- 982 Okunma
- 0 Yorum
- 1 Beğeni
KIZARMIŞ TAVUK
KIZARMIŞ TAVUK
Akdağmadeni ilçesinde samimi üç komşu vardır. Bu komşular, birbirlerini sıkı sıkıya bağlıdırlar. O kadar samimidirler ki aralarından su sızmaz. Bunlar aralarında muhabbet ederler.
Komşular:
“Yarın sabah kahvaltısını, Sebahat Hanım’da yapalım.” Derler. Sebahat Hanım, şehir şebeke suyuna klor katıldığı için, içme suyunu doğal çeşmelerden almaktadır.
Üç komşunun hanımları ile İstanbul Hukuk Fakültesi son sınıfta okuyan Sinan, gece çeşmeden su almaya giderler. Sabah kahvaltısına komşularını davet edecek olan Sebahat Hanım; Hukuk Fakültesi son sınıfta okuyan Sinan’a:
“Sinan, kölen olam! Şu karşıda gözüken, benim de devamlı gittiğim markete git ve bize bir tane kızaracak tavuk al da gel.” Der.

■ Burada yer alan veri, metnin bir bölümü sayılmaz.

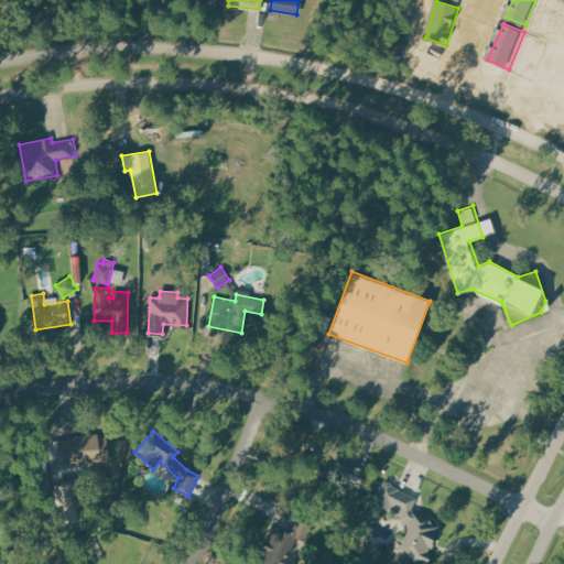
[(109,459),(61,463),(58,440),(108,436),(109,459)]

Genç delikanlı Sinan, kızaracak tavuğu almak için Sebahat Hanım’ın gösterdiği markete doğru ilerler. Sinan, markete varır ve market sahibine:
“Ağabey, bana bir adet kızarmış tavuk verir misin?” Der.
Market sahibi:
“Kızarmış tavuk burada ne gezer, yok kardeşim. Gece yarısı kızarmış tavuk mu olur?” der.
Sinan, bu marketten çıktıktan sonra şehrin sokaklarına doğru ilerler. Gece yarısı market market, lokanta lokanta kızaracak tavuk aramaya başlar. Hukuk Fakültesi son sınıfta okuyan Sinan, kızaracak tavuk sözcüğünü yanlışlıkla kızarmış tavuk olarak anlar. Sokak sokak, cadde cadde marketleri dolaşarak, gece vakti kızarmış tavuk arar durur…
Kızarmış tavuğu, onlarca markete uğrayıp sormasına rağmen bulamaz. En son vardığı market sahibine:
“Ağabey kızarmış tavuk var mı?" Der.
Market sahibi gülmeye başlar:
“Delikanlı, sen aklını peynir ekmekle mi yedin; markette kızarmış tavuk ne gezer?” der. Genç, marketten çıkar; lokantalara, açık marketlere tekrar uğrar ve her uğradığı yere:
“Ağabey kızarmış tavuk var mı?” diye sorar. Kızarmış tavuk için adeta ilçeyi altüst eder. Ama ardağı kızarmış tavuğu bir türlü bulamaz. Komşunun hanımları bidonlarına suyu doldurup, eve çoktan varırlar ve kızarmış tavuk arayan Sinan’ı beklemeye başlarlar. Sinan bir türlü gelmek nedir bilmez…
Nihayet Sinan eve döner.
Sinan:
“Sebahat abla, kızarmış tavuk bulamadım.” Der. Tavuk almaya gönderen Sebahat Hanım:
“Sinan kölen olam! Gönderdiğim o markette tavuk var, niye oradan almadın? Seni gönderdiğim o markette kızaracak tavuk var; ben hep o marketten alırım kızaracak tavuğu.” der.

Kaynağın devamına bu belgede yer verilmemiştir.